The company value and acquisition price will vary based on which of these attributes a company possesses and how they can be leveraged by the buyer. The stronger your company is in each of these areas, the more valuable your company will be.
Top 5 attributes corporations look for in acquisition targets
- Engaged customer/user base
- Brand recognition
- Profitability and cash flow:
- Product, content, or intellectual property (IP)
1. Engaged customer/user base
Every business needs customers, and it often makes financial sense to acquire new customers by means of a business acquisition. In today’s metric driven marketing world, it’s fairly straightforward for a company to calculate the price of acquisition of a new customer (ex: cost and success of Google, Facebook, or email, campaigns).

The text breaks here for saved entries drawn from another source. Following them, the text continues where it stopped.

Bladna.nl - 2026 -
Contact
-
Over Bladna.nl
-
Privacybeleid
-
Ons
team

Understanding what your customers are worth to your bottom line, and what they are worth to the company making the acquisition is the key to determining a fair purchase price. Note that the monetary value of a customer to your business will likely be different from the value of the same customer to the purchasing company, as they may have a larger portfolio of services and goods and different revenue models that they can leverage to bring in even more revenue from each customer. In technology acquisitions, the key word when talking about customers is engagement. The value and stickiness (i.e. loyalty) of your product to a customer goes up the more engaged they are engaged with your product. A customer that uses your product daily is often more valuable that one who uses your product weekly, monthly, etc.
2. Brand strength
This one is self explanatory. Some brands are so strong that the mere mention of them conveys specific attributes: quality, great taste, reliability, etc. The strength of the brand is closely tied to other attributes in this list.
3. Profitability and cash flow
As the saying goes, cash is king and corporations are looking for ways to increase their profitability and cash flow. Cash is the most straightforward way a company value can be set, usually at a multiple of revenue, with the multiple determined depending on profitability and future growth potential. Even if your business does not have any of the other attributes in this list, if you’re consistently making money and will continue to do so for the foreseeable future, for the right price, your company will be a strong acquisition target.

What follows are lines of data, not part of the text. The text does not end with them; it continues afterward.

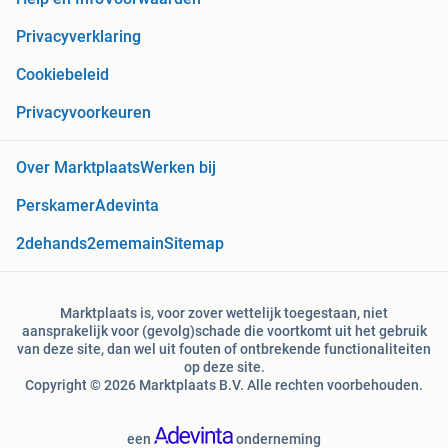
Privacyverklaring
Cookiebeleid
Privacyvoorkeuren
Over Marktplaats
Werken bij
Perskamer
Adevinta
2dehands
2ememain
Sitemap
Marktplaats is, voor zover wettelijk toegestaan, niet
aansprakelijk voor (gevolg)schade die voortkomt uit het gebruik
van deze site, dan wel uit fouten of ontbrekende functionaliteiten
op deze site.
Copyright © 2026 Marktplaats B.V. Alle rechten voorbehouden.
een
onderneming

4. Content, product, or intellectual property
Owning the patent(s) on a desirable technology, have a large collection or propriety content, or have years of R&D put into a product that another company will need to spend money and time developing, will make your company a strong acquisition target to the right company. This can come in the form of a company buying a competitor or a larger company looking to broaden it’s portfolio and acquiring a company with an existing product or IP the the new area it wishes to enter. The acquisition will allow the buyer to forego years of R&D and cost and enter the market with a head start. In the case of purchasing an existing product and/or R&D unit, corporations will look beyond the product and evaluate the cost of integrating the acquisition into their existing processes and systems. This is particularly important for tech companies, where the cost of software integration can make or break a deal.
Talent is a common acquisition reason of small companies in the technology sector. In this case, a larger company would acquire a smaller company (generally in the order of 1-5 people, but it really can be any size) in order to secure the employment of one, several or all of the existing employees. The acquisition would be contingent on the employees signing on with the new company for a specified period of time, with payout incentives at specific times, often on the year anniversary mark (or later). If they leave before that milestone, they don’t earn their payout.